20In my view, the appellant has established that there is no viable alternative to the impounded vehicle. My reading of paragraph 10(4) under Regulation is that an alternative to the impounded vehicle is something that can alleviate or adequately mitigate any loss or harm. Paying her neighbours to take her to Sarnia as frequently as she needs to go is not an option for the appellant, because to do so she must go without the fresh fruit and vegetables she needs to control her internal condition. Doing without a vehicle is not a viable alternative because she misses physiotherapy and thus risks that her ankle will suffer a permanent limitation of use. Not going to Sarnia also means that she must put off seeing her doctor and having her bloodwork examined and any necessary change in her COPD medication ordered.
21In argument, the Registrar suggested that perhaps Ms. Barnes should have considered moving closer to Sarnia, as this would make getting to her medical appointments and physiotherapy less expensive. Regrettably, he did not put that possibility to her while he was questioning her. In my assessment, it is not fair or proper of the Registrar to suggest an alternative when it has not been put first to the appellant. Ms. Barnes did tell us that she moved out of Sarnia last autumn, and that she was able to do it only because her mother died and left her a small legacy which was enough to allow her to move out of the city. I derive from this that a move out of Sarnia was important to her. It is a matter of general knowledge that the great industries of Sarnia have a strong and negative impact on the quality of the air. This may be improving as efforts are made to improve the environment. However, as a person with COPD Ms. Barnes has a compromised respiratory system that unfortunately cannot be cured, only slowed. The notion that she should consider moving closer to Sarnia would not appear to be a reasonable alternative from her health’s perspective.
b. Does the continued impoundment of the vehicle threaten the appellant’s health or safety?

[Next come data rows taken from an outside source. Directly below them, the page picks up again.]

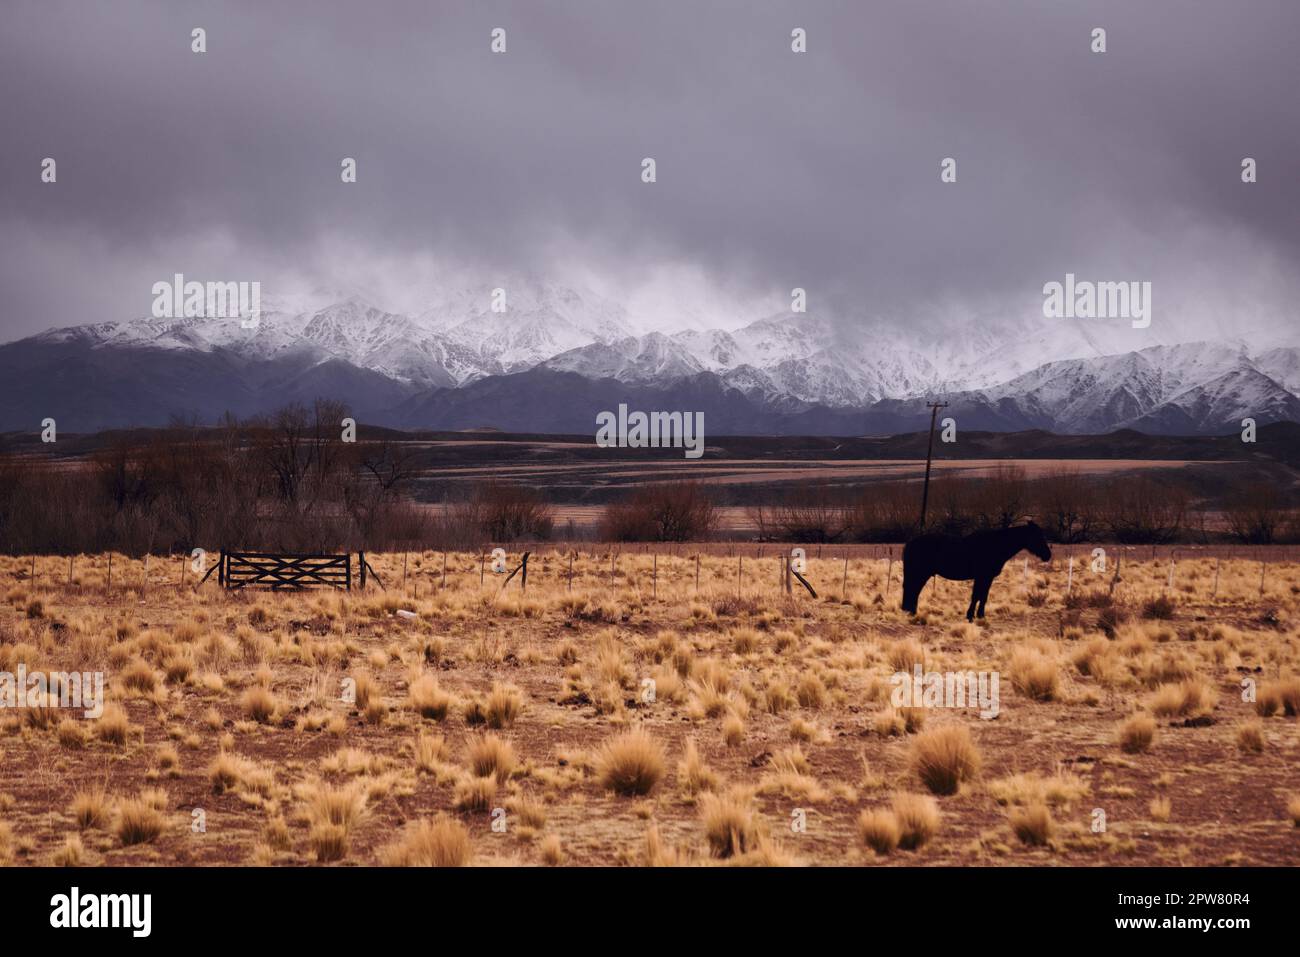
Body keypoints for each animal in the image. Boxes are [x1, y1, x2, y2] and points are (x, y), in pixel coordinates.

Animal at [901, 522, 1052, 621]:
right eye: (1038, 536)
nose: (1048, 555)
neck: (995, 545)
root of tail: (911, 543)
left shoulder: (987, 578)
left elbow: (982, 596)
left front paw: (980, 615)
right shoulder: (982, 576)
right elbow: (976, 596)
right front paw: (971, 616)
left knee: (914, 589)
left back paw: (911, 611)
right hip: (921, 573)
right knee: (913, 589)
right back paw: (911, 611)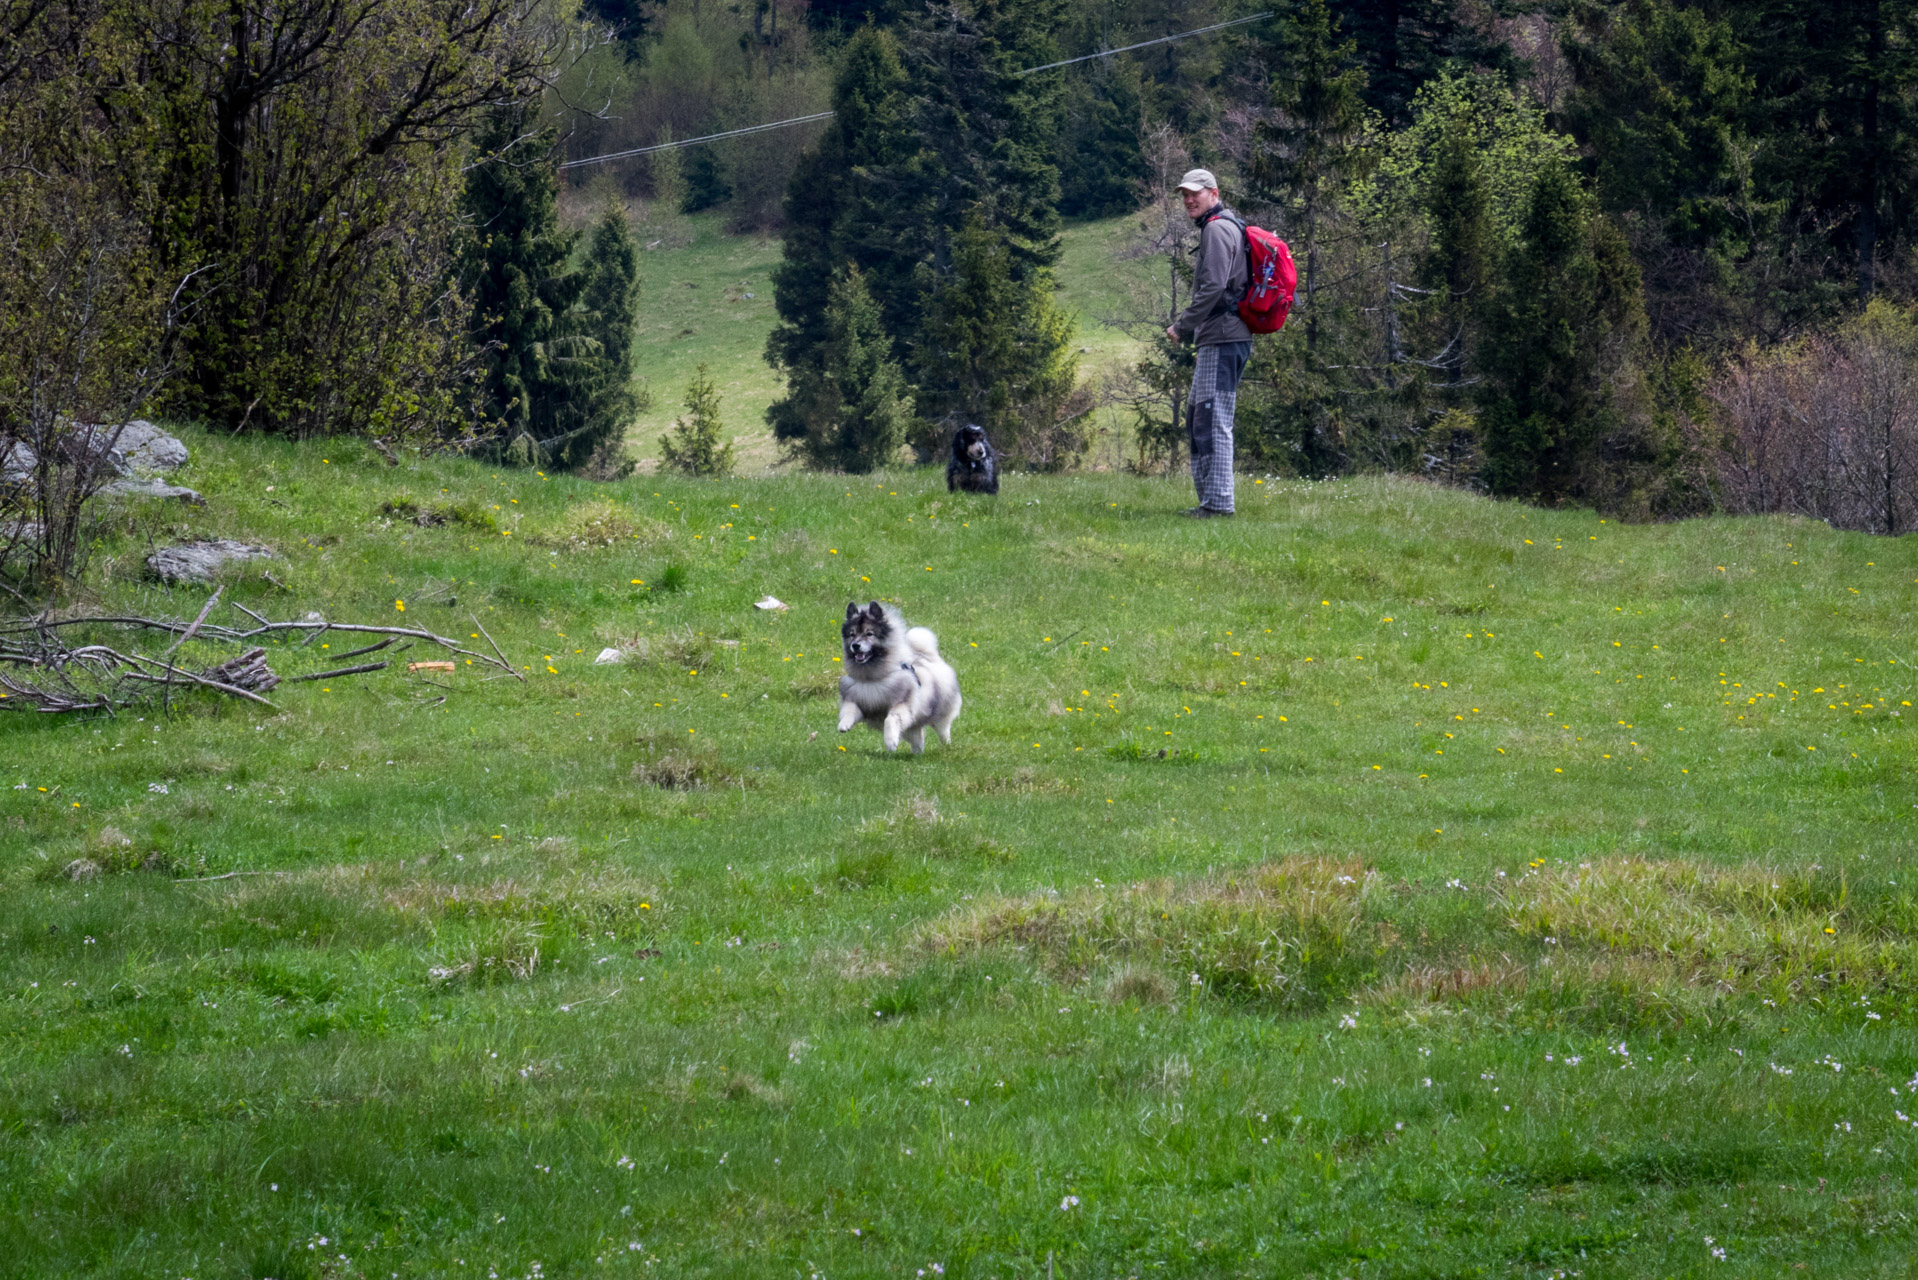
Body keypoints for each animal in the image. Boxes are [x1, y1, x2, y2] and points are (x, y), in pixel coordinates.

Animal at [836, 598, 959, 752]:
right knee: (918, 739)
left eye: (869, 634)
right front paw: (844, 724)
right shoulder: (857, 700)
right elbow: (849, 710)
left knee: (943, 730)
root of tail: (930, 658)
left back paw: (946, 746)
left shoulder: (901, 704)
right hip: (912, 726)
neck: (873, 678)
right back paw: (916, 753)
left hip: (940, 714)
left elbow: (890, 719)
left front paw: (890, 742)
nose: (855, 645)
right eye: (852, 634)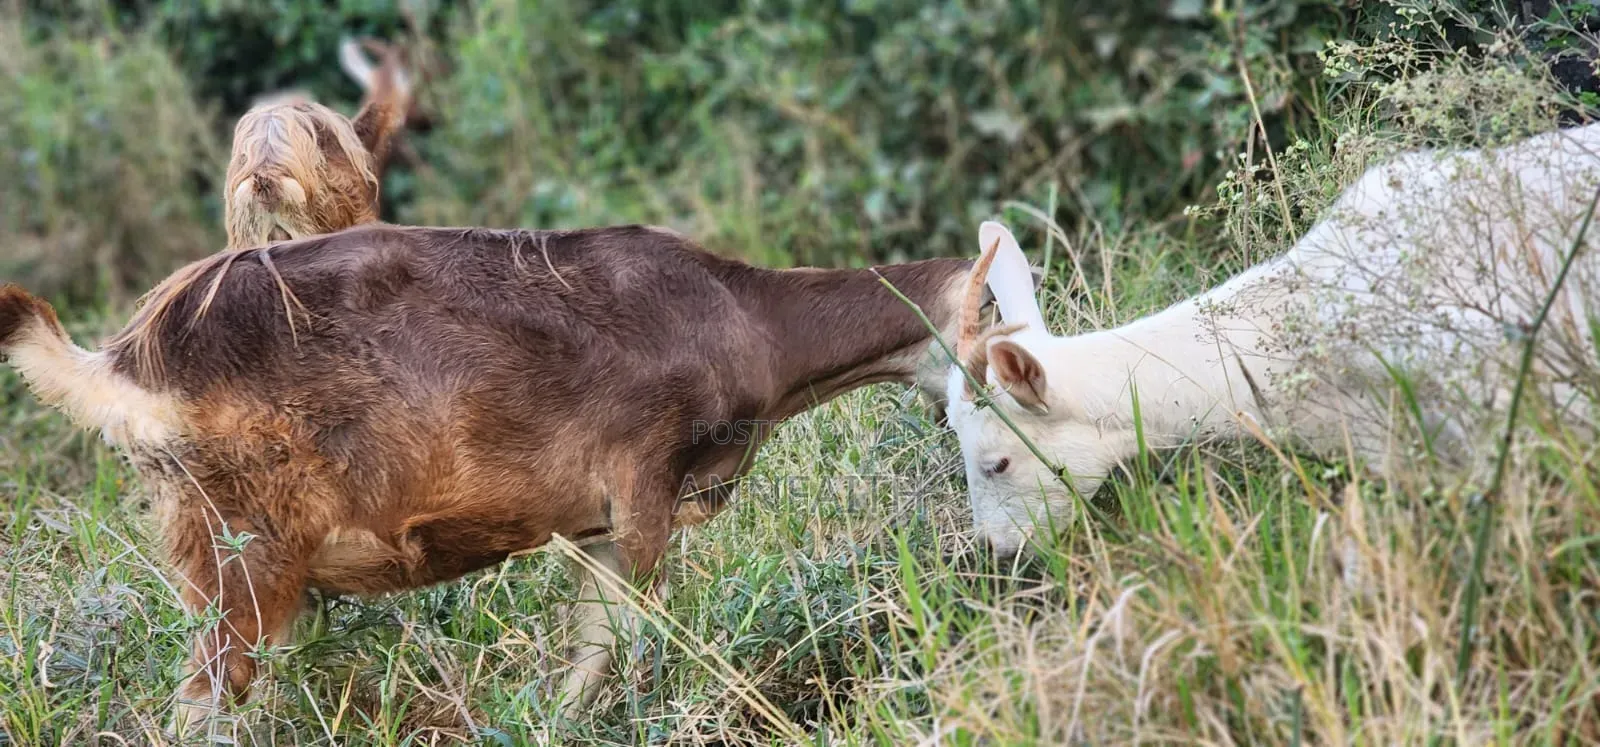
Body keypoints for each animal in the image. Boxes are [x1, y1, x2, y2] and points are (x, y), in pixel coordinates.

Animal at [0, 223, 981, 732]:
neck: (748, 319)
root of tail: (126, 359)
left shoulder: (596, 525)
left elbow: (589, 659)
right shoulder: (646, 483)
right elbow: (641, 645)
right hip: (244, 547)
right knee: (199, 705)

22Because there are no reasonable alternatives to the vehicle, and because the vehicle is necessary to allow Ms. Barnes to attend to her health needs, I find that not having the vehicle does threaten her health. She needs to be able to consult with her physician, to pick up her medications, to attend physiotherapy and to buy fresh food to maintain her health. She needs her vehicle to accomplish these tasks. Without the vehicle, her health is threatened.
23This determination that the vehicle should be released would ultimately be of no practical assistance to Ms. Barnes given that her licence remains suspended. However, she is most fortunate to have Mr. Martin as the co-owner of the vehicle. Mr. Martin told the hearing that he is prepared to keep custody of the vehicle. He will drive Ms. Barnes as she requires and will himself be able to use it.
DECISION
For the reasons given, I order the Registrar to release the vehicle.